Selected extract
★ ★ ★ ★ ★

Hmm....a lot of couples during wars probably went through LDR's and pulled through. I mean what if she does meet the right guy? Then she can always break it off with the other guy. But until then, just hope for the best for her and her boyfriend. :)
At that age, I wouldn't. There's so much growing that takes place between 18 and 21. Those are wonderful years and I couldn't imagine putting them on hold.
Older couples do it all the time. A partner gets deployed for a year, comes home for a month and goes off again for another year. It works for them, but they are more established in their lives.
Yet, that's me and I can't speak for someone else in that situation. You probably can't either. Only your friend can decide.
i don't think the girl can do that. if i were her, i wouldn't wait for him because i don't think this relatiohship would last forever. i mean, even though he doesn't need to go to Asia, the relationship will end one day. they are too young anyway, seriously.
If I was truely, completely in love with them, and as you said, felt I couldnt live without him in my life, of course I would wait, without a doubt in my mind.
The fact that she did doubt that is a little questionable but, its her decision I suppose.
And the longest time I've been without a S.O. has only been a week, haha.

★ ★ ★ ★ ★

Data shown
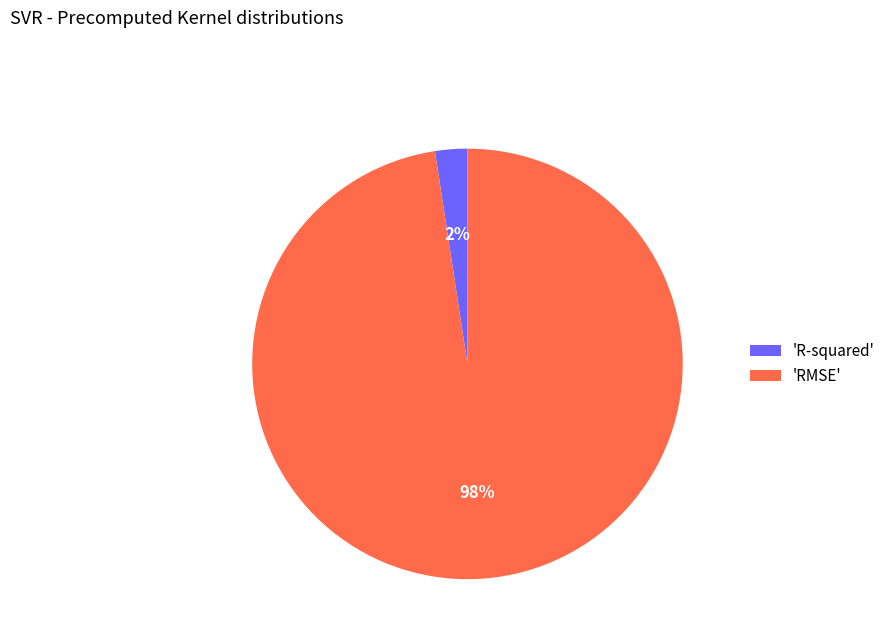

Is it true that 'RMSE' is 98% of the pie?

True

★ ★ ★ ★ ★

Task
Extend the online discussion about whether a young woman should wait for her boyfriend while they are apart, continuing from its last post.

Exercise result
If I was in love with him. Like real love.. no stupid high school going out crap, then yes I would wait for him. If I truly thought he was 'The One' and I could not live without him in my life, ever, then yes, yes I would wait for him. I wouldn't doubt myself for a second if I loved the man with my whole heart.
And, I've never dated, so I wouldn't know how long I went without a SO =]
I could see myself doing that. I mean, I probably wouldn't like it, but I could, no problem, provided that I loved the guy and he loved me (that second part being very important). And I would.
'Sides, dumping a guy just because he's going to serve your country? Dang, that's low. He's putting his life on the line, and you won't even wait for him to come back...I'm a little (read: a LOT) more patriotic than that.
agree with you to the T. if she really loves him and cannot live without him then waiting should be the answer... but if she isn't sure I would not wait for two to three years. so much can change in that period of time and, as you mentioned, you guys are still pretty young and probably not even in college yet? so she should probably wait or just move on with her life... there are so many opportunities out there for her and waiting will just make her loose and miss out on things that could change her life. but then again idk what their relationship is like so whatever happens to her hope it is for the best!
joining the korean army? because if it's that there is probably no way he's going to meet someone new.. unless it's a guy.
Also, waiting for a guy at that age. Like what if he comes back to realize that he doesnt love you or you never loved him all along as much as you thought. If you're only 2/3 you're still young, life doesnt stop then and if you meet someone new that would potentially be better for you wouldnt you feel regret in the future that you missed out?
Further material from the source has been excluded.